Und genau hier fängt mein Problem mit diesem posthum veröffentlichten Werk von Thich Nhat Hanh an, das so viel will. Denn Zen ist im Grunde eine sehr einfache Praxis, deren Geheimnis (und auch deren Faszination) sich der sprachlichen Erklärung entzieht. Versuche ich, über Zen zu sprechen oder zu schreiben, muss ich mich irgendwie mit diesem eigenwilligen Erkenntnischarakter, der sich im Zen versteckt, auseinandersetzen. Und so sind es eben die wenigen Worte oder die tief poetische, verrätselte Sprache Dogens, die als optimaler Wegweiser zu der nicht einfach so zu habenden (und schon gar nicht festzuhaltenden) Weisheit fungieren.
Zeitgenössische Autoren haben dem gegenüber das Problem, dass sie Ergebnisse liefern müssen, dass die Leser*innen Hilfestellung, Ratschläge, Lösungen erwarten: Wie werde ich glücklich? Wie lerne ich besser zeichnen? Wie beobachte ich Vögel? Oder eben: Wie rette ich die Welt?

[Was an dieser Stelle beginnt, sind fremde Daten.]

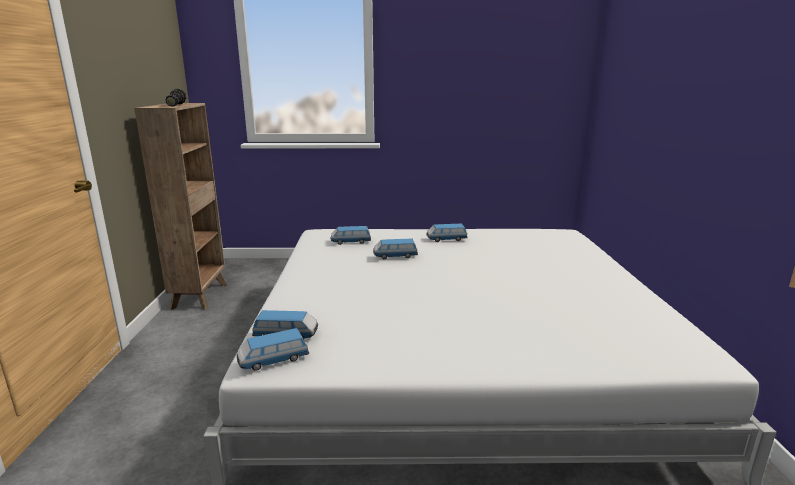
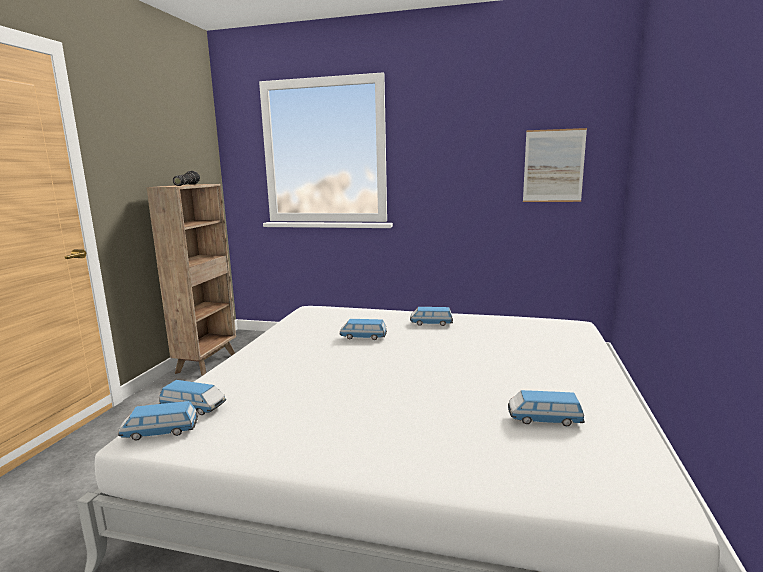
camera: 15 degrees right, 5 degrees down
(350, 242) = (333, 320): toy car -> toy car (544, 419)
(532, 89) = (553, 166): none -> picture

Indem Sie die Kunst des Glücklichseins und die Kunst des Leidens erlernen, sagt Thich Nhat Hanh. Indem Sie Achtsamkeit entwickeln und sich in der Praxis des "tiefen Schauens" üben. Indem Sie alle Ihre Vorstellungen wegwerfen: "Sie sind mehr, als sie denken." "Das Leben hat keine Grenzen." "Sie sind mehr als dieser Körper." "Sie sind nicht an die Zeit gebunden." Irgendwie ja alles ganz einleuchtend, ganz richtig, aber: so verdammt theoretisch. Und dann kommt Nhat Hanh auf seinen zentralen Begriff (neben dem inflationär gebrauchten der Achtsamkeit): wo Sein war, ist nun "Intersein", die "tiefgreifendste Lehre der Tiefenökologie". Sorry: Ein solches Sprachkonstrukt vernebelt, statt zu erleuchten.
Und das Geheimnis, diese geheimnisvolle (mystische) Wirkungskraft des Zen, bleibt so auf der Strecke.
"Der Aus-Weg ist der Weg nach innen" – und Thich Nhat Hanh liefert in diesem Buch einen "ethischen Kompass, der unsere Schritte leitet", bestehend aus fünf Achtsamkeitsübungen und sehr umfassenden Erklärungen, um den inneren Bodhisattva zu befreien.
"Um unseren Planeten zu retten, müssen wir unsere Glücksvorstellungen überprüfen,"
sagt er. Was ja stimmt. Doch an die Stelle unserer überkommenen Vorstellungen über die Welt, die Zeit, das Ich oder das Glück setzt er neue Vorstellungen, die unsere Meditationspraxis leiten sollen. Das aber hat mit Zen, dieser erfahrungsoffenen, praktischen Wissenschaft, nur wenig zu tun. Ich bin überzeugt, dass wir diese Welt retten können. Aber Sitzen ist nichts anderes als Sitzen.